[APPLY WHAT YOU READ]
1. Using the Molina Healthcare text, decide whether each statement agrees with it. Answer yes or no for each, and quote the deciding words. (a) Molina Healthcare was founded in 1980 in Northern California. (b) Scion Asset Management disclosed a position of 125,000 shares in Molina in Q3 2025. (c) Molina's operating income rose year-on-year in Q3 2025.
2. Pick up the Molina Healthcare text after its last sentence and write the passage that comes next.

[TEXT EXCERPT]

******

What Does Molina Do?
Molina Healthcare was founded in 1980 in Southern California as a provider serving low-income families. Today it is a FORTUNE 500 managed care company operating across 21 US states, serving approximately 5.5 million members through Medicaid, Medicare, and the ACA Marketplace. Its Medicaid heritage gives it deep expertise in government-sponsored healthcare for the most vulnerable populations — and that specialisation is both its biggest strength and its key risk, given the program's total dependence on state and federal policy decisions.
A Notable Vote of Confidence
Michael Burry's Scion Asset Management disclosed a fresh position in Molina in Q3 2025 — 125,000 shares valued at ~$23.9M. Burry is known for contrarian, high-conviction bets. This doesn't make it a buy, but it signals that sophisticated investors see value at current levels.
BQ Score — Business Quality
Financial Performance
Revenue has grown 19% in FY2024, driven partly by the Bright Health Medicare acquisition (January 2024). However, margins have been deteriorating — medical margins have compressed from 11% in FY2024 toward 9% by Q3 2025. The full-year 2025 adjusted EPS guidance was slashed from at least $19.00 to approximately $14.00 — a ~26% cut driven primarily by rising medical costs.
| Period | Rev Growth | Medical Margin | Op Margin | FCF Margin |
| FY 2024 | +19% | 11% | 5% | 2% |
| Q1 2025 | +12% | 11% | 4% | 2% |
| Q2 2025 | +16% | 9% | 3% | — |
| Q3 2025 | +11% | 9% | 1% | — |
Risk 1 — Margin Deterioration
Q3 2025 Marketplace medical margin fell to just 4% — down from 25% in FY2024. Medicare margins also compressed from 11% to 6%. Rising utilisation and medical costs are squeezing every segment. Operating income fell 77% year-on-year in Q3 2025.

******

[DATA PROVIDED]
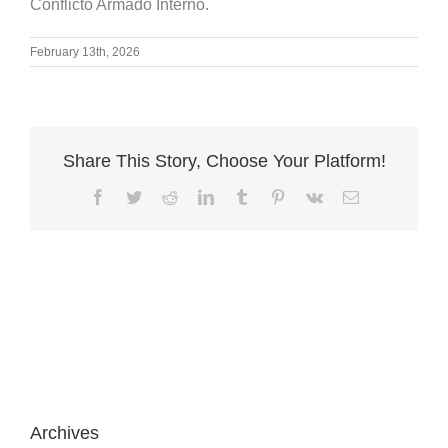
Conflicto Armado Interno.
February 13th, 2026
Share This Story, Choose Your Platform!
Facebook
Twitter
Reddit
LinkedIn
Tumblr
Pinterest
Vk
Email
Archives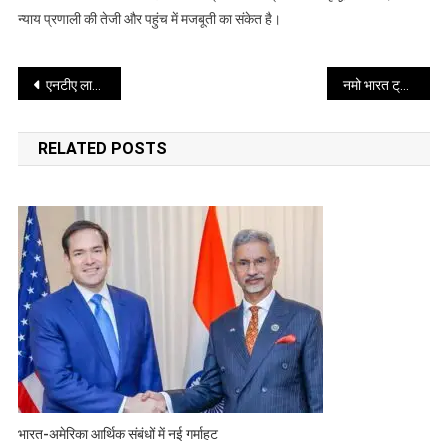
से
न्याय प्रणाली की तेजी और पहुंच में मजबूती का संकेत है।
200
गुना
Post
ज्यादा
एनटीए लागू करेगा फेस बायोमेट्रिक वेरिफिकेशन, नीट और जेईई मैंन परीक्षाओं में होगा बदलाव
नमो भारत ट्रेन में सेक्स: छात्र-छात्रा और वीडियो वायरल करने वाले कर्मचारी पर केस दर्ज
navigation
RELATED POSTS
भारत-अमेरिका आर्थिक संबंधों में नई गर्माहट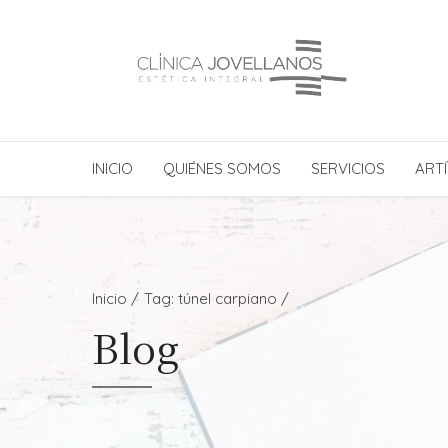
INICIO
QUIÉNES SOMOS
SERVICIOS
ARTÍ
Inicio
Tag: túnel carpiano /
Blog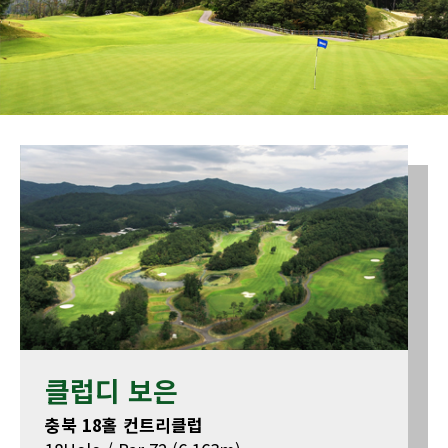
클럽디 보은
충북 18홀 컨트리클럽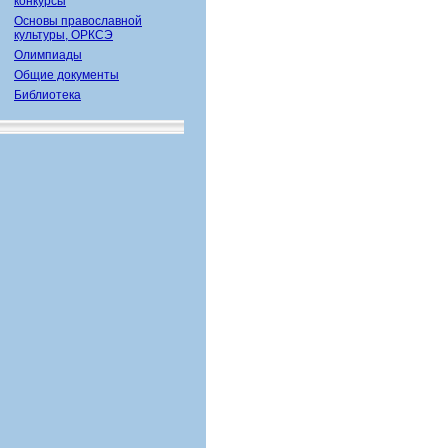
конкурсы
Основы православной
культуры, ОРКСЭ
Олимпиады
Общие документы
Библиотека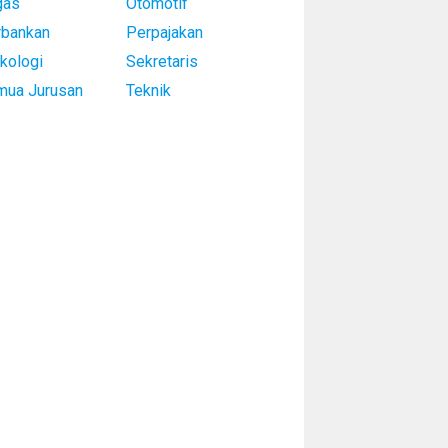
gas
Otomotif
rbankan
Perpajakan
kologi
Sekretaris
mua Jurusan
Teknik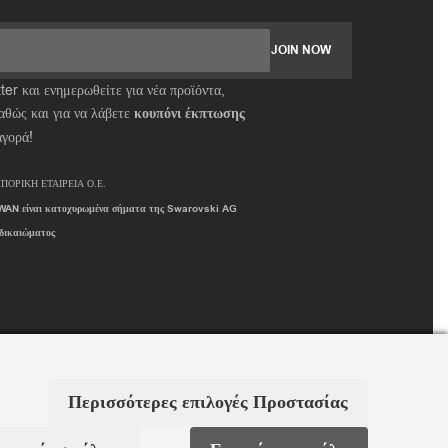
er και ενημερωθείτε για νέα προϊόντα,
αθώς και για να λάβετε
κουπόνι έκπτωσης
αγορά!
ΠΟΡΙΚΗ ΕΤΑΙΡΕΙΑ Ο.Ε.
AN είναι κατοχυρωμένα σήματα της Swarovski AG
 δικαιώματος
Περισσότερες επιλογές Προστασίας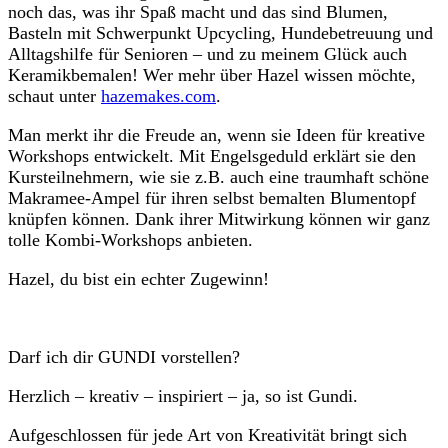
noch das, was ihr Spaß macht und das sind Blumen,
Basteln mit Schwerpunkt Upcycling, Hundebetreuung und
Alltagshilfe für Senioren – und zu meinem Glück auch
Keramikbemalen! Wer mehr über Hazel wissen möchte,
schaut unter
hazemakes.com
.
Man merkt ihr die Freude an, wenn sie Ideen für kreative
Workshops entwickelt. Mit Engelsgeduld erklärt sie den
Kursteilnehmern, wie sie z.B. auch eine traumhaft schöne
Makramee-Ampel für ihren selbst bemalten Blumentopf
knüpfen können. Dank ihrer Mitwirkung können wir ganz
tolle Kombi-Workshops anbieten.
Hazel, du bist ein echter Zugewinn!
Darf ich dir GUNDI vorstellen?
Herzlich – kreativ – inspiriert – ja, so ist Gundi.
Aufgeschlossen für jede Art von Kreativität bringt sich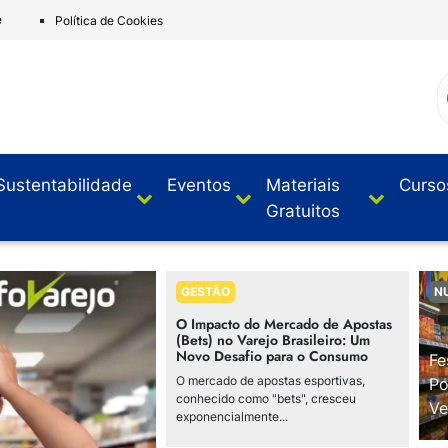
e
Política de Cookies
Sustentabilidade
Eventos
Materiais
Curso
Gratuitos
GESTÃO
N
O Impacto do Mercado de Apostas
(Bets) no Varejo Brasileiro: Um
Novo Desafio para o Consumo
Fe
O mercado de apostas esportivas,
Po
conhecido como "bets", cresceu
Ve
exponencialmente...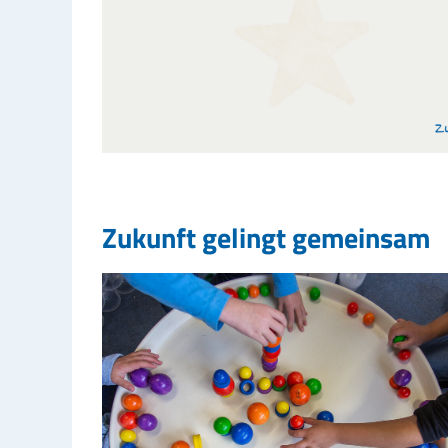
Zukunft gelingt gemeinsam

******

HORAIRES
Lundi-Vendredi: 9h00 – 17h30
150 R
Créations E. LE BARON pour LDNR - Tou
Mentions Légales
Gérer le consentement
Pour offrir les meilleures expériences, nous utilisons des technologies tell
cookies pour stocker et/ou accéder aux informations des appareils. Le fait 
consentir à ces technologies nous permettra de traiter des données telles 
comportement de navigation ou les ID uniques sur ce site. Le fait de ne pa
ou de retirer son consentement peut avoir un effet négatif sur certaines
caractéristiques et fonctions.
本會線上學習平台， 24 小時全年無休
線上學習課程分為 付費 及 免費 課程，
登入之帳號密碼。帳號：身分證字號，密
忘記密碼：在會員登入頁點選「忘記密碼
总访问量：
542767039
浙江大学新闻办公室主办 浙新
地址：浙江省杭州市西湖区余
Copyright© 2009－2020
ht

******

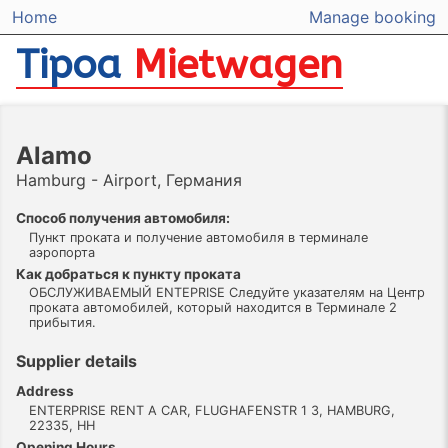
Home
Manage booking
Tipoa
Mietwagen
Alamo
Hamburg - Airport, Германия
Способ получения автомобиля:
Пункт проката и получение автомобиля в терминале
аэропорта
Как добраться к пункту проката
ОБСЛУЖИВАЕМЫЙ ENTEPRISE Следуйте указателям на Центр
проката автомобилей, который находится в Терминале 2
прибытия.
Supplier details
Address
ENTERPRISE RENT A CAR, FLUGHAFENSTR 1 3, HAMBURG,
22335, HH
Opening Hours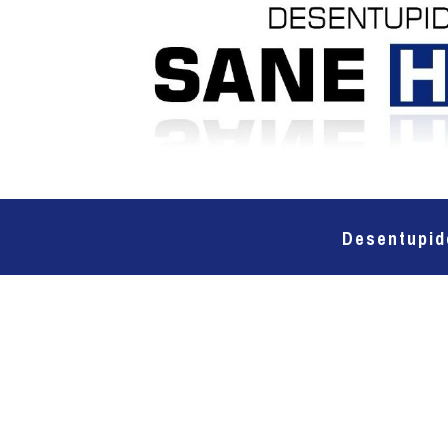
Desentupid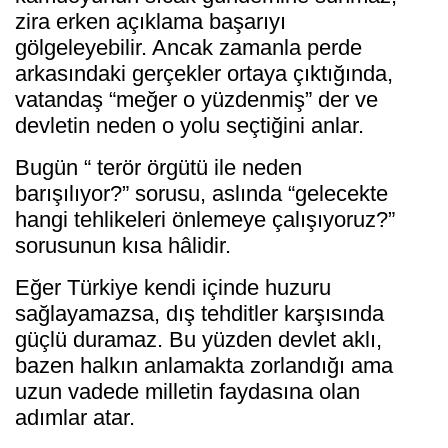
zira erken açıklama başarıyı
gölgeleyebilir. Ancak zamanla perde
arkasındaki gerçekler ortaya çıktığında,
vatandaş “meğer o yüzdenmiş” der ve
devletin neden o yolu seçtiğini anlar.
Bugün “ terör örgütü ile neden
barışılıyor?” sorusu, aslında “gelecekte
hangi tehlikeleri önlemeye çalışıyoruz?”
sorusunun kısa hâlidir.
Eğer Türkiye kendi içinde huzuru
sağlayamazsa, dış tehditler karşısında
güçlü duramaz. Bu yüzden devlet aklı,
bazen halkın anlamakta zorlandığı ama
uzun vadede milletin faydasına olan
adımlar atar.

******

[EXERCISE ANSWERS]
1.
(a) No: "Molina Healthcare was founded in 1980 in Southern California"
(b) Yes: "disclosed a fresh position in Molina in Q3 2025 — 125,000 shares valued at ~$23.9M"
(c) No: "Operating income fell 77% year-on-year in Q3 2025."

2.
Risk 2 — Policy Exposure
Like Centene, Molina's Marketplace membership is exposed to ACA subsidy changes. Medicaid membership is subject to redetermination cycles — when states re-verify eligibility, some members lose coverage, reducing Molina's revenue without advance notice. These policy risks are ongoing and difficult to hedge.
Contract Wins — Revenue Visibility
Molina was sole plan selected by Florida AHCA for the SMMC & CHIP contract (~12,000 enrollees expected). It also won a contract with Michigan. These wins support near-term revenue visibility and demonstrate the company's ability to compete for government contracts even while managing margin pressure.
Capital Return — $1B Buyback
Molina has executed $1 billion in share repurchases so far in 2025, signalling management confidence in the long-term value of the business even as near-term earnings have been cut. At P/E of 11×, the buyback appears value-accretive if the repricing cycle normalises.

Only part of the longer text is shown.